The matter came to a head with the December 2022 vote on a $1.7 trillion spending package to fund the government for fiscal year 2023.
Out of 435 members of the House, 431 cast ballots. But just 205 were cast in person, while 226 — more than half — were cast by proxy.
Rep. Chip Roy, Texas Republican, challenged the vote, wondering whether a quorum of half the members was present. Democrats who controlled the chamber shut down the inquiry, saying they considered the absent members to be present through their designated voters.
Judge Hendrix said that turned the Constitution’s requirements upside down.
“The House lacked the constitutionally required quorum but sought to evade the Constitution’s limits by counting absent members as present in order to conduct business.

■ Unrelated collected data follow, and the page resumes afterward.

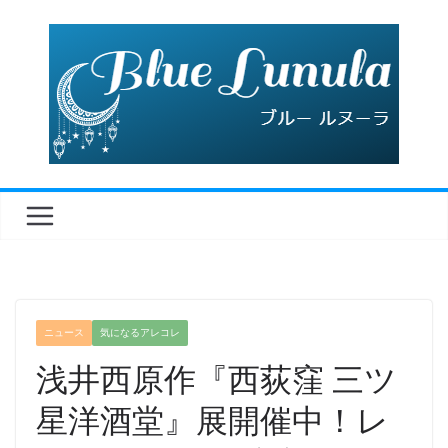
コ
ン
テ
ン
ツ
へ
ス
キ
ッ
プ
ニュース
気になるアレコレ
浅井西原作『西荻窪 三ツ
星洋酒堂』展開催中！レ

The Quorum Clause prohibits Congress from doing so,” he wrote.
His ruling came on a lawsuit brought by Texas, which is protesting a section of the omnibus spending bill known as the Pregnant Workers Fairness Act and a section of the bill relating to Homeland Security’s ability to catch and release illegal immigrants.
Judge Hendrix ruled Texas had proved an injury from the pregnant workers legislation, and he enjoined that law from being used against Texas. But he ruled Texas didn’t show an injury from the migrant detention provisions, so he rejected an injunction of that section of the law.
The judge stayed his ruling for seven days to allow the federal government time to appeal.
The Washington Times has reached out to the Justice Department for comment.
Courts are usually reluctant to police Congress’s workings.
Indeed, courts in Washington, D.C., have previously shot down a challenge to the overall proxy-voting scheme based on legislative immunity. Judges in that case ruled Mrs. Pelosi was protected under the Speech and Debate Clause, which gives the House the right to set its rules.
But Judge Hendrix said the defendants in the case before him weren’t Congress but rather administration officials, so legislative immunity didn’t apply.
The federal government had argued that by enrolling the bill, Congress deserved the presumption that its acts were valid. The feds also argued that the issue was a “political question” that courts shouldn’t touch.
Judge Hendrix rejected both contentions.
He said his ruling wasn’t questioning the wisdom of Mrs. Pelosi’s designated voter system, and he said the outcome was limited only to blocking the pregnant worker legislation in Texas.
But he did conclude that the overall spending bill was enacted in violation of the Constitution, creating an opening for others to mount challenges to the ongoing spending.
Texas Attorney General Ken Paxton, who brought the lawsuit, hailed the ruling.
“This was a stunning violation of the rule of law. I am relieved the Court upheld the Constitution,” he said.